Today at 2 pm my first baby goats were born. It was also first time for momma as well. It was a perfect kidding and I even got to be there for the whole thing! She had twins! First born was the big baby boy (cream). He is like a mine Delilah! (Mom). He was up within 10 mins and the second one was born about 15mins after he was born. She is a little brown and white doe! She was up quickly as well and both drinking within 20 mins of being born! Delilah has passed all of the placenta which was also perfect


----------



## ksalvagno (Oct 6, 2009)

Very cute!


----------



## Cedar Point Kikos (Oct 16, 2013)

They are SO CUTE!


----------



## mayia97420 (Apr 22, 2014)

they are cute babies - healthy looking too


----------



## billiejw89 (May 7, 2014)

Oh my goodness. They are so cute!


----------



## toth boer goats (Jul 20, 2008)

So cute.


----------



## margaret (Aug 30, 2013)

Are you sure you want them?
I think they would fit in very well at my house :lol:
They are SOOOO CUTE!!!!!!!!
Congrats!


----------



## Jessica84 (Oct 27, 2011)

Oh I bet that little girl is a keeper  congrats and so happy everything went well for your first kids 


Sent from my iPhone using Goat Forum


----------



## dreamweaver (Mar 15, 2013)

Congratulations! They are beautiful!


----------



## Goat_in_Himmel (Jun 24, 2013)

I've never seen such and even white belt as that little girl has. Does it go all the way around?


----------



## happybleats (Sep 12, 2010)

congrats Bree!! both are adorable!! and long awaited for lol..I bet you keep them both!!!


----------



## Bree_6293 (Aug 4, 2014)

Yes her belt goes right around her  she is defiantly a keeper  and the little boy is too  they are getting so active already trying to jump around!
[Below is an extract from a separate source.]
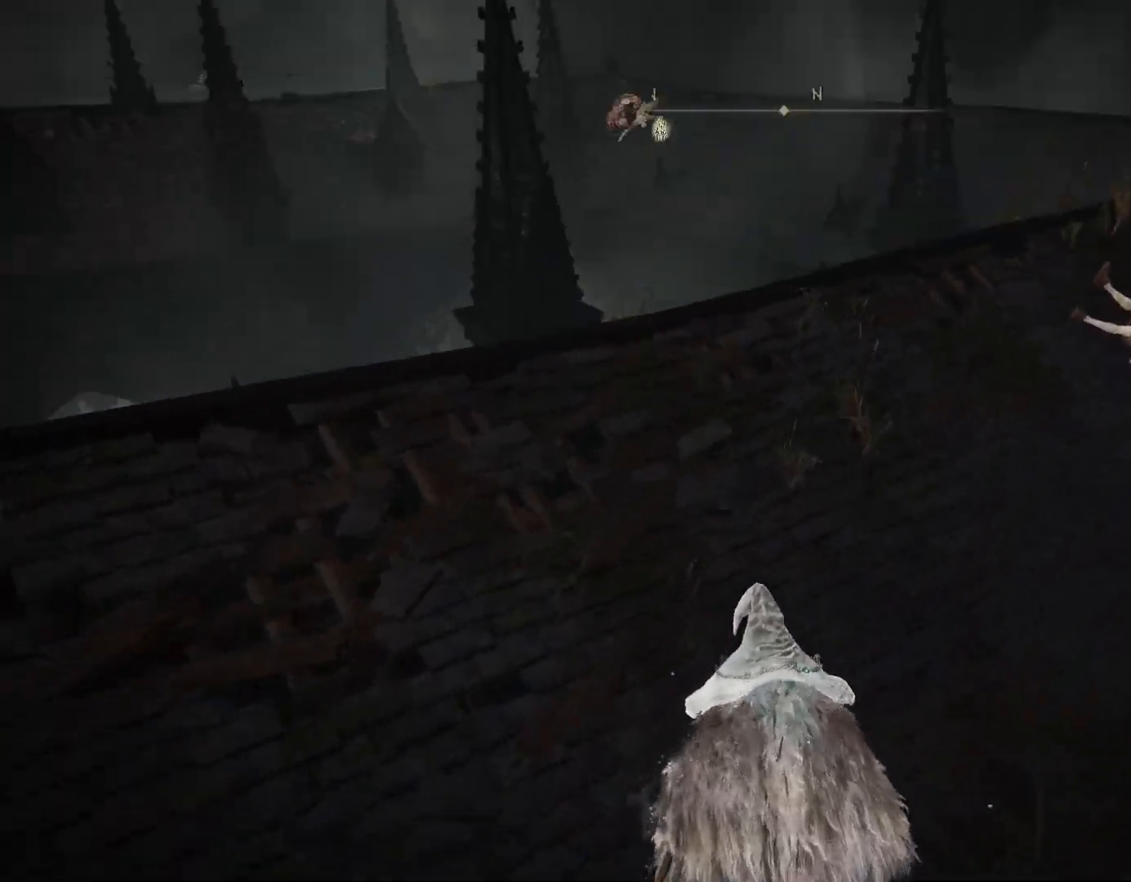
{"buttons": ["CIRCLE"], "left_stick": "up", "right_stick": "down-right", "events": [[67, "right_stick", "center"], [417, "right_stick", "down-right"]]}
I now have a total of 6 goats  the little boy will become a wether when he is older and so I will have 3 wethers 2 does and 1 buck  this little doeling is not related to my buck as we bought the mom in kid so I won't have to worry about in breeding when she is older


----------



## milk and honey (Oct 31, 2010)

Adorable ... Congratulations!!


Sent from my iPhone using Goat Forum


----------



## Bree_6293 (Aug 4, 2014)

And they need names!!! 
So far we are thinking:
Boys names : Archie Alfie or jasper

Girls names : Alice or rose

But open to any suggestions!!


----------



## happybleats (Sep 12, 2010)

I like Archie...and Rose....cute names...


----------